Field Type Required Description
version integer yes
responseTopicBase string yes Full MQTT topic base of the receiver's FRD (used as <frd> in all response and chunk topics)
chunkSize integer yes Requested chunk size in bytes
hashingFunction string no Hashing function to use for per-chunk and whole-file integrity verification. This can be included when the sender advertises any supported functions. If omitted, no hashing is performed.
startChunkIndex integer no Zero-based index of the first chunk to send (default: 0). Used to resume an interrupted transfer.
chunkCount integer no Number of chunks to send. If absent, all chunks from startChunkIndex to end of file are sent.

TransferRejected

Field Type Required Description
version integer yes
reason string yes Human-readable description of why the request was rejected (e.g. "unsupported chunk size", "FSD expired")

TransferAccepted

Field Type Required Description
version integer yes
hashes Hash[] yes Whole-file hash(es). Must include an entry for the algorithm specified in TransferRequest.hashingFunction, if one was provided. May include additional algorithms. Empty array if no hashing function was requested.

Hash object:

Field Type Required Description
hashingFunction string yes The algorithm identifier (e.g. SHA-256, MD5)
value string yes Lowercase hex-encoded hash value

File Chunks

Each chunk is published as raw binary (no JSON envelope) to:

<frd>/chunks/<index>-<hash>

where <index> is the zero-based chunk index and <hash> is the lowercase hex-encoded hash of that chunk's bytes using the algorithm from TransferRequest.hashingFunction. If no hashing function was requested, <hash> is an empty string and the topic ends with -.

When hashing is in use, receivers are advised to verify the per-chunk hash and discard any chunk whose hash does not match. Discarded chunks can be re-fetched by issuing a new TransferRequest to the same FSD, using startChunkIndex and chunkCount to target only the missing chunks.


End-of-Transfer Detection

End of transfer is implicit. The receiver computes the expected chunk count from the information exchanged during negotiation:

expectedChunks = ⌈size / chunkSize⌉

adjusted by startChunkIndex and chunkCount from the TransferRequest if present.
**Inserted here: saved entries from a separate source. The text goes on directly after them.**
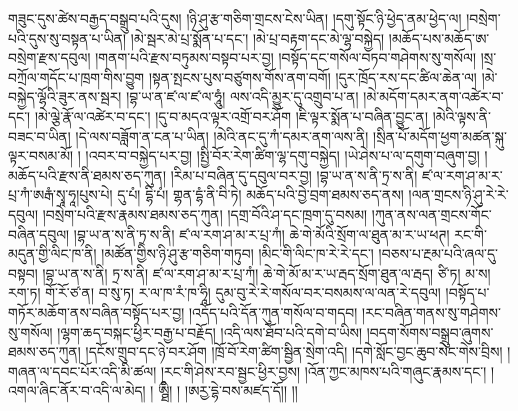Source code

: གཟུང་དུས་ཚེས་བརྒྱད་བསྒྲུབ་པའི་དུས། །ཉི་ཤུ་རྩ་གཅིག་གྲངས་ངེས་ཡིན། །དགུ་སྟོང་ཉི་ཕྱེད་ནམ་ཕྱེད་ལ། །བསྲེག་པའི་དུས་སུ་བསྟན་པ་ཡིན། །མེ་སྦར་མེ་པྲ་སྨོན་པ་དང་། །མེ་པྲ་བརྟག་དང་མེ་ལྷ་བསྐྱེད། །མཆོད་པས་མཆོད་ཨ་བསྲེག་རྫས་དབུལ། །གནག་པའི་རྫས་བཏུམས་བསྟབ་པར་བྱ། །བསྟོད་དང་གསོལ་བཏབ་གཤེགས་སུ་གསོལ། །སྲ་བཀྲོལ་གདོང་པ་ཁྲག་གིས་བྱུག །སྟན་སྤངས་པུས་བཙུགས་གོས་ནག་བགོ། །དུར་ཁྲོད་རས་དང་ཚིལ་ཆེན་ལ། །མེ་བསྐྱེད་ལྷོའི་ཟུར་ནས་སྦར། །བྷ་ཡ་ན་ཛ་ལ་ཛ་ལ་ཧཱུཾ། ལས་འདི་མྱུར་དུ་འགྲུབ་པ་ན། །མེ་མདོག་དམར་ནག་འཚེར་བ་དང་། །མེ་ལྕེ་རྣོ་ལ་འཚེར་བ་དང་། །དུ་བ་མདའ་ལྟར་འགྲོ་བར་ཤོག །ཇི་ལྟར་སྨོན་པ་བཞིན་བྱུང་ན། །མེའི་ལྟས་ནི་བཟང་བ་ཡིན། །དེ་ལས་བཟློག་ན་ངན་པ་ཡིན། །མེའི་ནང་དུ་ཀཾ་དམར་ནག་ལས་ནི། །སྲིན་པོ་མདོག་ཕྱག་མཚན་སྐུ་ལྟར་བསམ་མོ། ། །འབར་བ་བསྐྱེད་པར་བྱ། །སྤྱི་བོར་རེག་ཚིག་ལྷ་དགུ་བསྐྱེད། །ཡེ་ཤེས་པ་ལ་དགུག་བཞུག་བྱ། །མཆོད་པའི་རྫས་ནི་ཐམས་ཅད་ཀུན། །རིམ་པ་བཞིན་དུ་དབུལ་བར་བྱ། །བྷ་ཡ་ན་ས་ནི་ཏྲ་ས་ནི། ཛ་ལ་རག་ཤ་མ་ར་པྲ་ཀཾ་ཨརྒཾ་སྭཱ་ཧཱ།པུས་པེ། དུ་པཾ། དྷི་པཾ། གྷན་དྷཾ་ནི་བི་ཏེ། མཆོད་པའི་བྱེ་བྲག་ཐམས་ཅད་ནས། །ལན་གྲངས་ཉི་ཤུ་རེ་རེ་དབུལ། །བསྲེག་པའི་རྫས་རྣམས་ཐམས་ཅད་ཀུན། །དགྲ་བོའི་ཤ་དང་ཁྲག་དུ་བསམ། །ཀུན་ནས་ལན་གྲངས་གོང་བཞིན་དབུལ། །བྷ་ཡ་ན་ས་ནི་ཏྲ་ས་ནི། ཛ་ལ་རག་ཤ་མ་ར་པྲ་ཀཾ། ཆེ་གེ་མོའི་སྲོག་ལ་ཐུན་མ་ར་ཡ་ཕཊ། རང་གི་མདུན་གྱི་ལིང་ཁ་ནི། །མཚོན་གྱིས་ཉི་ཤུ་རྩ་གཅིག་གཏུབ། །མིང་གི་ལིང་ཁ་རེ་རེ་དང་། །བཅས་པ་རྔམ་པའི་ཞལ་དུ་བསྟབ། །བྷ་ཡ་ན་ས་ནི། ཏྲ་ས་ནི། ཛ་ལ་རག་ཤ་མ་ར་པྲ་ཀཾ། ཆེ་གེ་མོ་མ་ར་ཡ་རྦད་སྲོག་ཐུན་ལ་རྦད། ཙི་ཏ། མ་ས། རག་ཏ། གོ་རོ་ཙ་ན། བ་སུ་ཏ། ར་ལ་ཁ་རཾ་ཁ་ཧཱི། དུམ་བུ་རེ་རེ་གསོལ་བར་བསམས་ལ་ལན་རེ་དབུལ། །བསྟོད་པ་གཏོར་མཆོག་ནས་བཞིན་བསྟོད་པར་བྱ། །འདོད་པའི་དོན་ཀུན་གསོལ་བ་གདབ། །རང་བཞིན་གནས་སུ་གཤེགས་སུ་གསོལ། །ལྷག་ཆད་བསྐང་ཕྱིར་བརྒྱ་པ་བརྗོད། །འདི་ལས་ཐོབ་པའི་དགེ་བ་ཡིས། །བདག་སོགས་བསྒྲུབ་ཞུགས་ཐམས་ཅད་ཀུན། །དངོས་གྲུབ་དང་ཉེ་བར་ཤོག །ཁྲོ་བོ་རེག་ཚིག་སྦྱིན་སྲེག་འདི། །དགེ་སློང་བྱང་ཆུབ་སེང་གེས་བྲིས། །གཞན་ལ་དབང་པོར་འདི་མི་ཚལ། །རང་གི་ཤེས་རབ་སྦྱང་ཕྱིར་བྱས། །འོན་ཀྱང་མཁས་པའི་གཞུང་རྣམས་དང་། །འགལ་ཞིང་ནོར་བ་འདི་ལ་མེད། ། ཨྠྀི། ། །ཨརྱ་དྷེ་བས་མཛད་དོ།། །།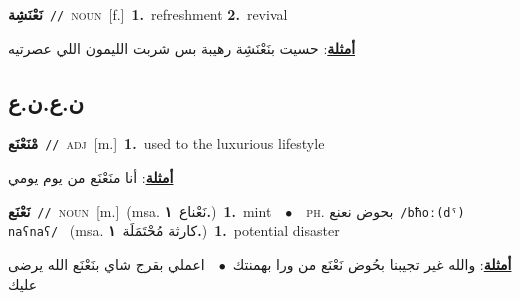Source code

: \documentclass[10pt,a4paper,twoside]{article} %
\begin{document}
\begin{multicols}{2}
{\setlength\topsep{0pt}\textbf{\foreignlanguage{arabic}{نَعْنَشِة}}\ {\color{gray}\texttt{//}\color{black}}\ \textsc{noun}\ [f.]\ \textbf{1.}~refreshment  \textbf{2.}~revival\  \begin{flushright}\color{gray}\foreignlanguage{arabic}{\textbf{\underline{\foreignlanguage{arabic}{أمثلة}}}: حسيت بنَعْنَشِة رهيبة بس شربت الليمون اللي عصرتيه}\end{flushright}\color{black}} \vspace{2mm}

\vspace{-3mm}
\subsection*{\color{blue}\foreignlanguage{arabic}{ن.ع.ن.ع}\color{blue}{}} 

{\setlength\topsep{0pt}\textbf{\foreignlanguage{arabic}{مْنَعْنَع}}\ {\color{gray}\texttt{//}\color{black}}\ \textsc{adj}\ [m.]\ \textbf{1.}~used to the luxurious lifestyle\  \begin{flushright}\color{gray}\foreignlanguage{arabic}{\textbf{\underline{\foreignlanguage{arabic}{أمثلة}}}: أنا منَعْنَع من يوم يومي}\end{flushright}\color{black}} \vspace{2mm}

{\setlength\topsep{0pt}\textbf{\foreignlanguage{arabic}{نَعْنَع}}\ {\color{gray}\texttt{//}\color{black}}\ \textsc{noun}\ [m.]\ \color{gray}(msa. \foreignlanguage{arabic}{نَعْناع}~\foreignlanguage{arabic}{\textbf{١.}})\color{black}\ \textbf{1.}~mint\ \ $\bullet$\ \ \textsc{ph.} \color{gray} \foreignlanguage{arabic}{بحوض نعنع}\color{black}\ {\color{gray}\texttt{/{\sffamily bħoː(dˤ) naʕnaʕ}/}\color{black}}\ \color{gray} (msa. \foreignlanguage{arabic}{كارثة مُحْتَمَلَة}~\foreignlanguage{arabic}{\textbf{١.}})\color{black}\ \textbf{1.}~potential disaster\  \begin{flushright}\color{gray}\foreignlanguage{arabic}{\textbf{\underline{\foreignlanguage{arabic}{أمثلة}}}: والله غير تجيبنا بحُوض نَعْنَع من ورا بهمنتك\ $\bullet$\ \  اعملي بقرج شاي بنَعْنَع الله يرضى عليك}\end{flushright}\color{black}} \vspace{2mm}


\end{multicols}
\end{document}
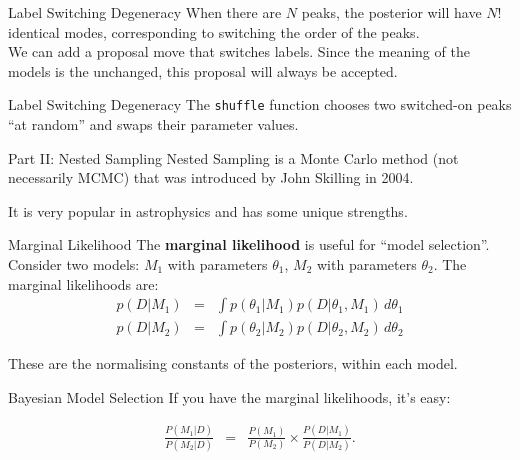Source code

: \begin{frame}[t]{Label Switching Degeneracy}
When there are $N$ peaks, the posterior will have $N!$ identical modes,
corresponding to switching the order of the peaks.\\

\vspace{20pt}
We can add a proposal move that switches labels. Since the meaning of the
models is the unchanged, this proposal will always be accepted. 
\end{frame}


\begin{frame}[t]{Label Switching Degeneracy}
The {\tt shuffle} function chooses two switched-on peaks ``at random''
and swaps their parameter values.
\end{frame}



\begin{frame}[t]{Part II: Nested Sampling}
Nested Sampling is a Monte Carlo method (not necessarily MCMC) that was
introduced by John Skilling in 2004.

It is very popular in astrophysics and has some unique strengths.
\end{frame}


\begin{frame}[t]{Marginal Likelihood}
The {\bf marginal likelihood} is useful for ``model selection''. Consider
two models: $M_1$ with parameters $\theta_1$, $M_2$ with parameters $\theta_2$.
The marginal likelihoods are:
\begin{eqnarray*}
p(D | M_1) &=& \int p(\theta_1 | M_1) p(D | \theta_1, M_1) \, d\theta_1\\
p(D | M_2) &=& \int p(\theta_2 | M_2) p(D | \theta_2, M_2) \, d\theta_2
\end{eqnarray*}

These are the normalising constants of the posteriors, within each model.
\end{frame}



\begin{frame}[t]{Bayesian Model Selection}
If you have the marginal likelihoods, it's easy:

\begin{eqnarray*}
\frac{P(M_1 | D)}{P(M_2 | D)} &=& \frac{P(M_1)}{P(M_2)}
\times \frac{P(D | M_1)}{P(D | M_2)}.
\end{eqnarray*}
\end{frame}


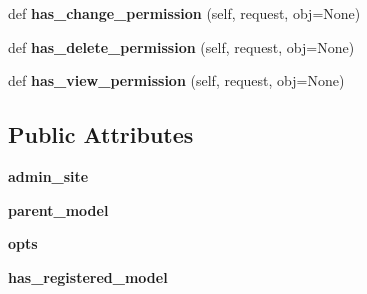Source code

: \begin{DoxyCompactItemize}
def {\bfseries has\+\_\+change\+\_\+permission} (self, request, obj=None)
\item 
\mbox{\label{classdjango_1_1contrib_1_1admin_1_1options_1_1_inline_model_admin_aeb92da81128a6a306af87e27e8874c43}} 
def {\bfseries has\+\_\+delete\+\_\+permission} (self, request, obj=None)
\item 
\mbox{\label{classdjango_1_1contrib_1_1admin_1_1options_1_1_inline_model_admin_a53c09225125f5ccc8de8f93a6801a8d0}} 
def {\bfseries has\+\_\+view\+\_\+permission} (self, request, obj=None)
\end{DoxyCompactItemize}
\subsection*{Public Attributes}
\begin{DoxyCompactItemize}
\item 
\mbox{\label{classdjango_1_1contrib_1_1admin_1_1options_1_1_inline_model_admin_af17cb7f7f2b9263c91c9ff5d0e13fa7a}} 
{\bfseries admin\+\_\+site}
\item 
\mbox{\label{classdjango_1_1contrib_1_1admin_1_1options_1_1_inline_model_admin_aa58cdb362b2655645f0f7a5af1bb46af}} 
{\bfseries parent\+\_\+model}
\item 
\mbox{\label{classdjango_1_1contrib_1_1admin_1_1options_1_1_inline_model_admin_a25fdd704dc4b4ce74cc4e6408673d20e}} 
{\bfseries opts}
\item 
\mbox{\label{classdjango_1_1contrib_1_1admin_1_1options_1_1_inline_model_admin_a921202925ad6ef28c81904297915a3f3}} 
{\bfseries has\+\_\+registered\+\_\+model}
\end{DoxyCompactItemize}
The transfer is complete when all expected chunks have been received. When hashing is in use, receivers are advised to verify the reassembled file against the whole-file hash provided in TransferAccepted.


Chunk Publishing

Senders MUST publish chunks in sequential index order. Receivers MUST tolerate out-of-order delivery, as sequential delivery is not guaranteed by the broker.

Senders SHOULD rate-limit chunk publishing to avoid saturating the broker. No specific rate is mandated; implementations should make the limit configurable.